The federal Family Medical Leave Act (FMLA) was passed in 1993 with the intention of helping qualified employees throughout the United States respond adequately to serious, unexpected family and medical issues without being penalized. More specifically, the FMLA grants qualified employees up to 12 weeks of unpaid leave in a given calendar year, and employers are required by law to abide by this grant of leave without imposing additional restrictions or penalties on the employee.
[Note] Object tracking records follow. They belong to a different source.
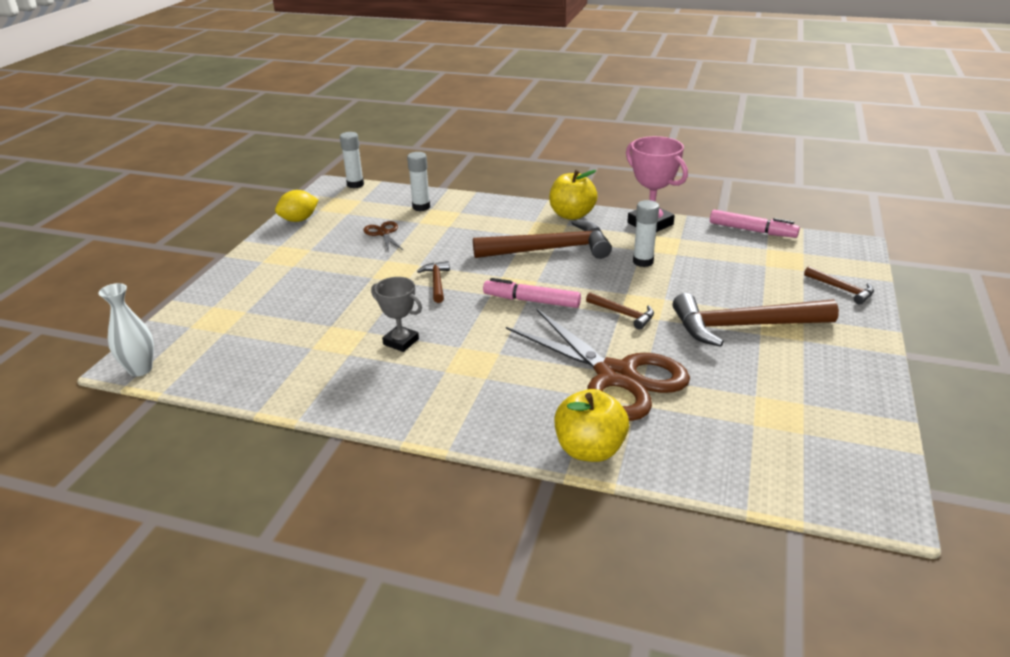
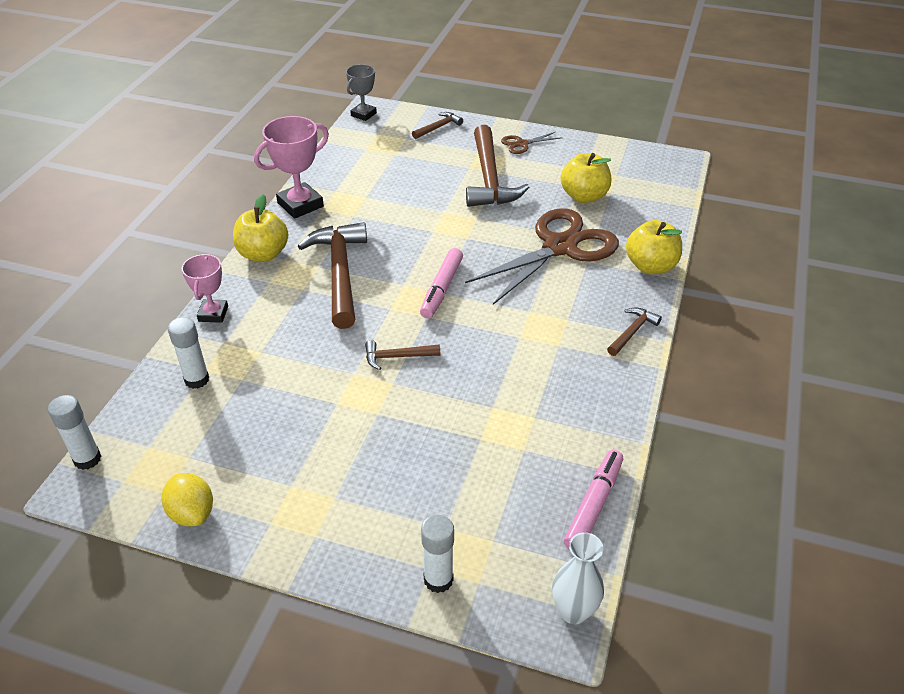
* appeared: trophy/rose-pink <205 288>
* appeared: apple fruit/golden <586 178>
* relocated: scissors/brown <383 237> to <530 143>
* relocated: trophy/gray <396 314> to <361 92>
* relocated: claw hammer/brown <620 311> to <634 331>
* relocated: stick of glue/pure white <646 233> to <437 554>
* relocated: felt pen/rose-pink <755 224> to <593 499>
Understandably, the FMLA can be somewhat challenging for both employers and employees to grasp. At Berg Plummer Johnson & Raval, LLP, our Houston FMLA attorneys provide comprehensive legal services to a range of employer and employee clients. We help employers understand their rights, duties, and various other obligations under the FMLA and assist them with compliance. When employees find that they have had their legitimate FMLA requests denied (or delayed unnecessarily) by their employer, our attorneys aggressively pursue litigation on their behalf.
The Basics of FMLA
The FMLA grants covered employees up to 12 weeks of unpaid, job-protected leave per year, and requires that group health benefits be maintained during the leave. Not all employees qualify as “covered” pursuant to the FMLA, however. Only employees of public agencies, public and private elementary and secondary schools, and private companies with 50 or more employees may qualify for FMLA coverage. If a worker is not an employee (i.e., temporary worker or independent contractor), they may therefore not be eligible for FMLA leave.
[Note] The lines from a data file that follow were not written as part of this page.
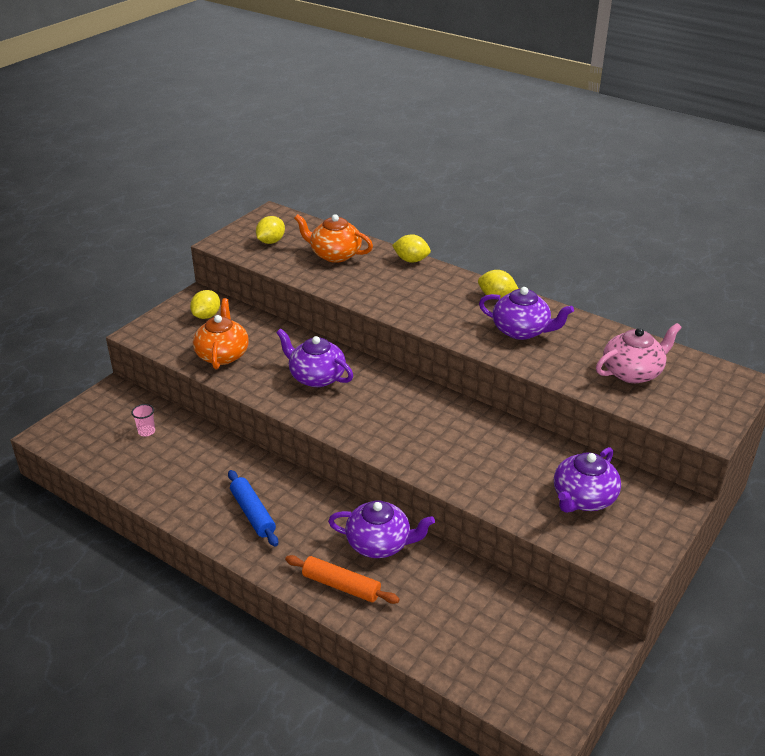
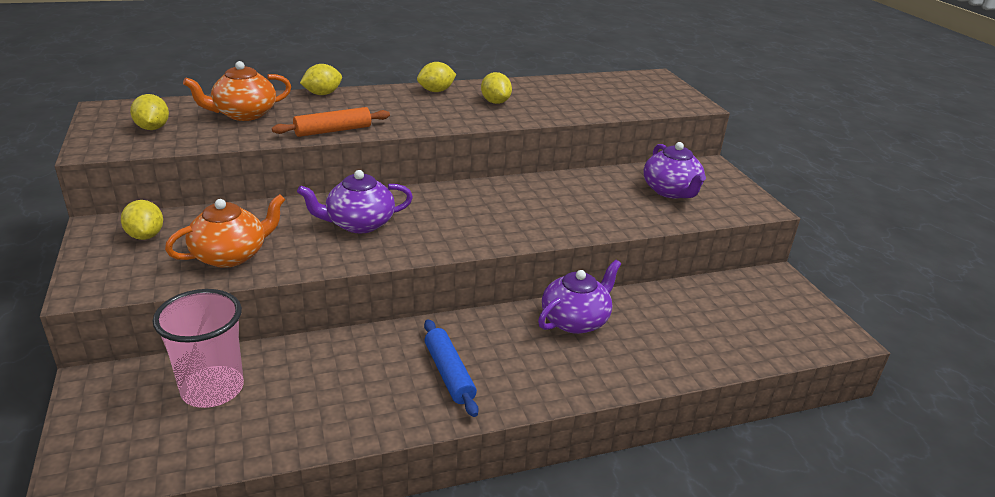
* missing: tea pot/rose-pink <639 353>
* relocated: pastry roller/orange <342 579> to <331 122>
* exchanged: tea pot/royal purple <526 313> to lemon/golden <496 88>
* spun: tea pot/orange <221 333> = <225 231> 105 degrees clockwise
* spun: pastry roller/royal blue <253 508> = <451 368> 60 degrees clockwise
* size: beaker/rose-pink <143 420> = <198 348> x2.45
An employer may legitimately deny a request for FMLA leave if the reasons for the request do not match statutory requirements. Pursuant to the FMLA, an employer must only grant an eligible employee their request for leave if the employee requires such leave for:
- Childbirth and childcare following birth (time taken off for pregnancy complications will be counted against FMLA leave)
- Adoption of a child or foster care placement
- Care of a spouse, child, or parent suffering from a serious health condition
- Medical issues relating to a serious health condition that has rendered the employee unable to work
To qualify for FMLA leave, an employee must meet additional eligibility requirements. An employee must show that they have:
- Worked for the employer for at least one year
- Worked 1,250 hours (at minimum) over the previous year
- Worked at a location in which the company employees at least 50 employees within a geographical area encompassing 75 miles
Our attorneys are well-equipped to counsel employers and employees on FMLA requirements and provide litigation services in the event of a dispute.
At Berg Plummer Johnson & Raval, LLP, our attorneys have decades of combined experience handling FMLA disputes, from mediation, to arbitration, and all the way through to trial (and later appeals, if necessary). FMLA regulation can be complicated for laypersons, and can lead to a great deal of confusion as to each party’s rights and obligations. We work closely with Houston-area clients to ensure that their strategic goals are met during litigation.